### TRY IT
Search the records below for "lines"; copy each line that has it.

[Stored data entries]
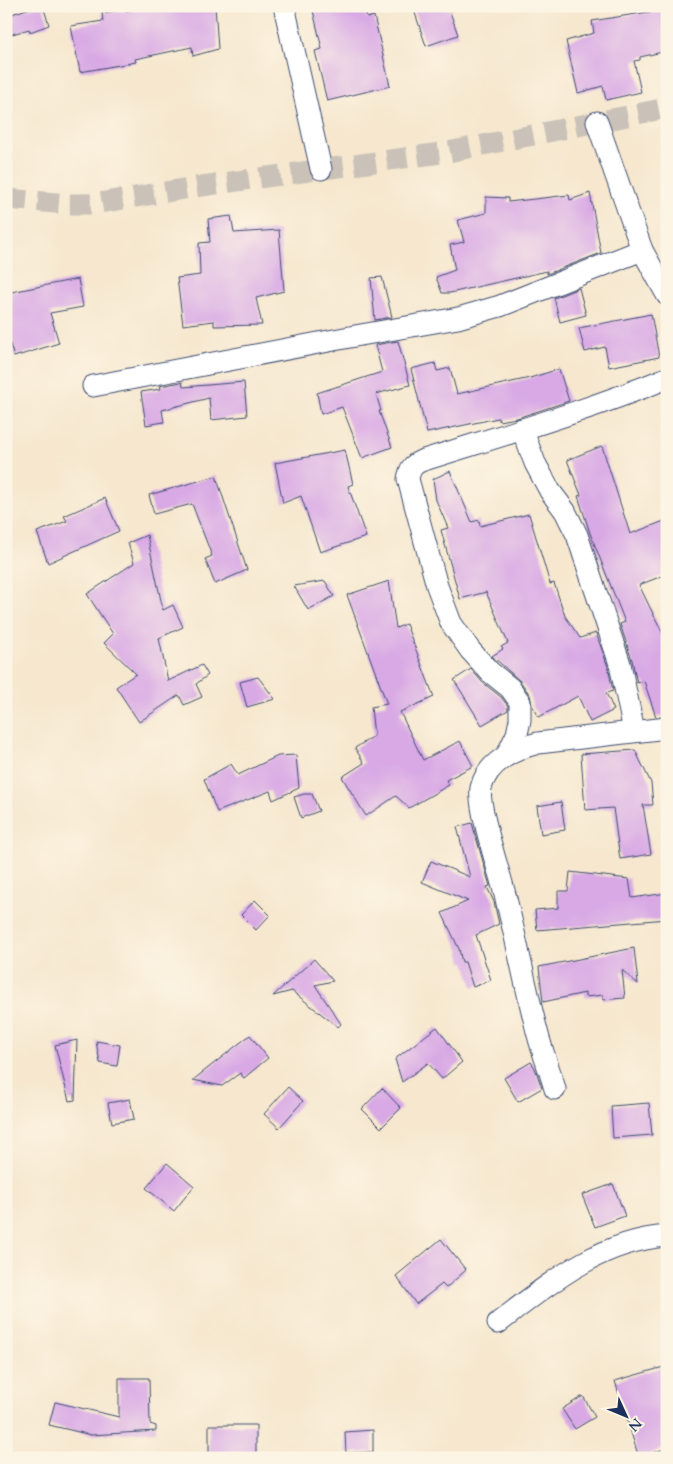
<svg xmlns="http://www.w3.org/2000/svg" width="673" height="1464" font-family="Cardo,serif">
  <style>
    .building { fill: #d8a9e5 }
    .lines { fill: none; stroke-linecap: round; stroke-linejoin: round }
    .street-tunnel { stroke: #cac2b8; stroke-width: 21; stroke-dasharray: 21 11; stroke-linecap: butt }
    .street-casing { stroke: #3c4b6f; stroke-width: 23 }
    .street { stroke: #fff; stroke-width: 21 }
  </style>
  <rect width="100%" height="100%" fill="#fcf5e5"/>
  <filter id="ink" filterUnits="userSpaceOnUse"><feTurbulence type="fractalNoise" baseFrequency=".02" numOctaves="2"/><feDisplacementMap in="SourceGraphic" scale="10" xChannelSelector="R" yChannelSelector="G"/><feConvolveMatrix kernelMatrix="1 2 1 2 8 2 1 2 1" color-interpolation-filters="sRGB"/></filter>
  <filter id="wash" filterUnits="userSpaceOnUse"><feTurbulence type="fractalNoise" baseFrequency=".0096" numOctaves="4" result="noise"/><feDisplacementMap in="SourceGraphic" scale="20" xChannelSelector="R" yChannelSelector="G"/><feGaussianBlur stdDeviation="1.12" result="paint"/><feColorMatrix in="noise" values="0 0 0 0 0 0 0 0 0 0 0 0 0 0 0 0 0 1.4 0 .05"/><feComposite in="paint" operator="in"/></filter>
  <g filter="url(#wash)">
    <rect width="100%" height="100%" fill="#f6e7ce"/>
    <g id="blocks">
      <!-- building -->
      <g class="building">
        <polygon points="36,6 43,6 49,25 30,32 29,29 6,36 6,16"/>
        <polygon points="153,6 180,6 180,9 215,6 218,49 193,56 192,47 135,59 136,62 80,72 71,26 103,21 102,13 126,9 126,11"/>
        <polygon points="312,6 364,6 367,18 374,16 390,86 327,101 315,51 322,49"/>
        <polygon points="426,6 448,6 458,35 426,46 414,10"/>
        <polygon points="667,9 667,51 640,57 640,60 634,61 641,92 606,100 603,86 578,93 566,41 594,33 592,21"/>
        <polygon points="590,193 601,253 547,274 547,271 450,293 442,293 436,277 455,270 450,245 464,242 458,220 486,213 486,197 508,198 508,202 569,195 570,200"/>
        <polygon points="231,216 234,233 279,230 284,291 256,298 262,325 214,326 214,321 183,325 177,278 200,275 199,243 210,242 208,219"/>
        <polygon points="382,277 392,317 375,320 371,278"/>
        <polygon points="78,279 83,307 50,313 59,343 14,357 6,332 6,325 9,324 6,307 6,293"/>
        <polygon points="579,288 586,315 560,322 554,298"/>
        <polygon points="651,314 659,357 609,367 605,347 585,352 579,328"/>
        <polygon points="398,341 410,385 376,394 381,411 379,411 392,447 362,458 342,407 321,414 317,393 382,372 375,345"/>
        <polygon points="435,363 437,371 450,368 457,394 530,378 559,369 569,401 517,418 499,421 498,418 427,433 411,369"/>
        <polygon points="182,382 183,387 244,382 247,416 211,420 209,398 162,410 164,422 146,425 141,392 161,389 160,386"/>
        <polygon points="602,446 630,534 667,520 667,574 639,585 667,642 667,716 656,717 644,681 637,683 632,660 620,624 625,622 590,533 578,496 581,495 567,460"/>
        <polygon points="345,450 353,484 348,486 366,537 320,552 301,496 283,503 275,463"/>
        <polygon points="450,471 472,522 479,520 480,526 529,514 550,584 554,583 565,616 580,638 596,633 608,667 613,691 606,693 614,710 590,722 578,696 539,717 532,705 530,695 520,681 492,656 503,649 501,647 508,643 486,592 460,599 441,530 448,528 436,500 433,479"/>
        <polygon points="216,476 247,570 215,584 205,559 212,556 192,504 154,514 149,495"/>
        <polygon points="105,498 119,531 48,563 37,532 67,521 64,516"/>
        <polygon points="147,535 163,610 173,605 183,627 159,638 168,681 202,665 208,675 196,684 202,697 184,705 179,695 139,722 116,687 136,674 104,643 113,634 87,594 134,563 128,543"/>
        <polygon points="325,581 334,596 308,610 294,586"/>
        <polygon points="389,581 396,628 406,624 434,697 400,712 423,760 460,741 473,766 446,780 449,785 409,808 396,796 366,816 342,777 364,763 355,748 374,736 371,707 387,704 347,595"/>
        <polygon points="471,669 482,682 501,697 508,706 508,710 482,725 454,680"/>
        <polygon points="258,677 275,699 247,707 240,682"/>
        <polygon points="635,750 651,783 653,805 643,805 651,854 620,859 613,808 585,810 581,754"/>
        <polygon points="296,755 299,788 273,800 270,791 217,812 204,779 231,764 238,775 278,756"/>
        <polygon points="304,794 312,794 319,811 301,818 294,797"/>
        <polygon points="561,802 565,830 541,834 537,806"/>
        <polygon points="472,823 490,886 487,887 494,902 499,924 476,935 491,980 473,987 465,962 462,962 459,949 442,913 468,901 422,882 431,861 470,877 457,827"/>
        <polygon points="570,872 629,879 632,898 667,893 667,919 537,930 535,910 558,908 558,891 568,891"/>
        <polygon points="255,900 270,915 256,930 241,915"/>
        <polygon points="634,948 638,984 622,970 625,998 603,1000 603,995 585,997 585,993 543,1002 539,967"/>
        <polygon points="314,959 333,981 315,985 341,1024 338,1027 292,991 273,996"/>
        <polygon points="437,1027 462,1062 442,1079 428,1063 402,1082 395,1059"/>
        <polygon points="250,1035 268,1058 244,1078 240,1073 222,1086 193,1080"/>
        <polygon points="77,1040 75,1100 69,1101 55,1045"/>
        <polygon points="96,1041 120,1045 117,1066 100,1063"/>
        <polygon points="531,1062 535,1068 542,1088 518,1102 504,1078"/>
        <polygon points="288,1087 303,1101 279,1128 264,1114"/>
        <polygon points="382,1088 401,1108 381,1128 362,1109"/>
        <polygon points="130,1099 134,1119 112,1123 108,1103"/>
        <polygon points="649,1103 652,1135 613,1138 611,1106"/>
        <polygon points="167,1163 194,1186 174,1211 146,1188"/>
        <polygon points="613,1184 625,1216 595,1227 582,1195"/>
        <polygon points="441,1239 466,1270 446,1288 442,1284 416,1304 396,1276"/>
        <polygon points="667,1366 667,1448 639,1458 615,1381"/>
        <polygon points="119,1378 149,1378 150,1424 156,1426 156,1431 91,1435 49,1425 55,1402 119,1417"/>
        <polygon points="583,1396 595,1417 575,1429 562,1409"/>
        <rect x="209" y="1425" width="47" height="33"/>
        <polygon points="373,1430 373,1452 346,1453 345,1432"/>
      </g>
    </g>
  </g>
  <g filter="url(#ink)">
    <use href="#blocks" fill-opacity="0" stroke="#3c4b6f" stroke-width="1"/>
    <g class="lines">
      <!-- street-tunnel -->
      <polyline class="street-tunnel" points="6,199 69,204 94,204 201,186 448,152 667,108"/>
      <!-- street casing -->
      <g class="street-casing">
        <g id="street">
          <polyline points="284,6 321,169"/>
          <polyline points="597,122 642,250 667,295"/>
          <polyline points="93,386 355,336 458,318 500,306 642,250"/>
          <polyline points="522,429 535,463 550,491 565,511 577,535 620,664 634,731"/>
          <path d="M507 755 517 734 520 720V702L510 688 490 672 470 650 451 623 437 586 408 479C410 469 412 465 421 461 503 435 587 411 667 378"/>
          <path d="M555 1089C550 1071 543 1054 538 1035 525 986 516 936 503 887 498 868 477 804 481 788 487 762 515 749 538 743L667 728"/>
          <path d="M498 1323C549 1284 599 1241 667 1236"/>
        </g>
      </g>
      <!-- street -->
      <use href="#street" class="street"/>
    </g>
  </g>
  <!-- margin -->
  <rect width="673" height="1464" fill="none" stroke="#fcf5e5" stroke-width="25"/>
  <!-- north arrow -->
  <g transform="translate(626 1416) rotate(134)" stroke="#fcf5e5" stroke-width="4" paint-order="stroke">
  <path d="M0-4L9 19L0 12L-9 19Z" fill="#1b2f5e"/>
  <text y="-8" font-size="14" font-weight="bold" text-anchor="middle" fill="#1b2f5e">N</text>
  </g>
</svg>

### EXPECTED ANSWER
    .lines { fill: none; stroke-linecap: round; stroke-linejoin: round }
    <g class="lines">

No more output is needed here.